## WRITTEN EXERCISE A
In the listing, take the part that opens with the line containing "class: Aves" and closes at the end of the listing, and swap "scientific name" for "binomial" throughout, leaving everything else unchanged.

## READING PASSAGE
Tom Raabe’s satire hits close to home in his book, The Ultimate Church: An Irreverent Look at Church Growth, MegaChurches, & Ecclesiastical “Show-Biz”(Grand Rapids: Zondervan Publishing House, 1991. These little vignettes are as entertaining as they are exposing and are well worth squeezing into your already over-crowded bookshelf. The following appears on pages 29-32.
It’s finally happening. After all those years of dreary, vapid, monotonous church services, at long last we’re finally putting some life into our worship. No longer are we slaves to a prescribed liturgy week in and week out, but now worship is celebration, a gala event replete with chancel drama, liturgical dance, dialogue sermons, and anything that’s new, exciting, meaningful, and relevant. Neither are we bound to a traditional hymnal anymore, as guitars and synthesizers offer commonplace accompaniment to contemporary praise music.

## EXERCISE INPUTS
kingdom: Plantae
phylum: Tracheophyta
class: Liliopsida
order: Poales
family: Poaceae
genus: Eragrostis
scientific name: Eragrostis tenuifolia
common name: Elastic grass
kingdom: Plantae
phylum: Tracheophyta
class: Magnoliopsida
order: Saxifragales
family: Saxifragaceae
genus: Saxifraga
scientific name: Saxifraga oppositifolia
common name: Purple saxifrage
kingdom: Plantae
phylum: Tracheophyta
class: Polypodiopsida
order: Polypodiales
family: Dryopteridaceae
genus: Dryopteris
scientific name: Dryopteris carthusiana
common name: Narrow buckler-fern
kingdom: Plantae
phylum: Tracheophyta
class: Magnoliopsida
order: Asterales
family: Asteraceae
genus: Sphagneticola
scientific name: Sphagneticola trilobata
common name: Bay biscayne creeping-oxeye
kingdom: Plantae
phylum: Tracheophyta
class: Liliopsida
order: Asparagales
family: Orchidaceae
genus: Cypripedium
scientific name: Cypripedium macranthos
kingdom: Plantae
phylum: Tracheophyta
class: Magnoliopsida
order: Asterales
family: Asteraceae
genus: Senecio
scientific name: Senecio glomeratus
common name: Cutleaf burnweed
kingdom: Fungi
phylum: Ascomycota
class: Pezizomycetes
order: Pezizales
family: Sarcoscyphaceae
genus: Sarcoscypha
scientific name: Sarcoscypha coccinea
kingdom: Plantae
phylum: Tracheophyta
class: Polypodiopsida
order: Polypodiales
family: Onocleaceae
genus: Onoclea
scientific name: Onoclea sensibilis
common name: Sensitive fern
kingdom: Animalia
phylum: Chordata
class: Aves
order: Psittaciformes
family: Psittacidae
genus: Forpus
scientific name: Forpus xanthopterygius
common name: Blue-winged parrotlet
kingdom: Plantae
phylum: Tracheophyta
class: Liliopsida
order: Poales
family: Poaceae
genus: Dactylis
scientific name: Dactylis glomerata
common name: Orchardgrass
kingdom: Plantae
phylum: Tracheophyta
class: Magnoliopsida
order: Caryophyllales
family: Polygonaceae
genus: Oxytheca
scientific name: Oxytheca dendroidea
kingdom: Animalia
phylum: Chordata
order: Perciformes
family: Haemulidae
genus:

## WRITTEN EXERCISE B
Condense the paragraph of the church worship passage that begins "It’s finally happening" into a shorter version that keeps its main points.

## REPLY A
class: Aves
order: Psittaciformes
family: Psittacidae
genus: Forpus
binomial: Forpus xanthopterygius
common name: Blue-winged parrotlet
kingdom: Plantae
phylum: Tracheophyta
class: Liliopsida
order: Poales
family: Poaceae
genus: Dactylis
binomial: Dactylis glomerata
common name: Orchardgrass
kingdom: Plantae
phylum: Tracheophyta
class: Magnoliopsida
order: Caryophyllales
family: Polygonaceae
genus: Oxytheca
binomial: Oxytheca dendroidea
kingdom: Animalia
phylum: Chordata
order: Perciformes
family: Haemulidae
genus:

## REPLY B
After years of dreary, monotonous services, worship is finally coming alive. A prescribed weekly liturgy no longer binds us. Worship is now a celebration with chancel drama, liturgical dance, dialogue sermons, and anything new and relevant. Traditional hymnals have given way to contemporary praise music accompanied by guitars and synthesizers.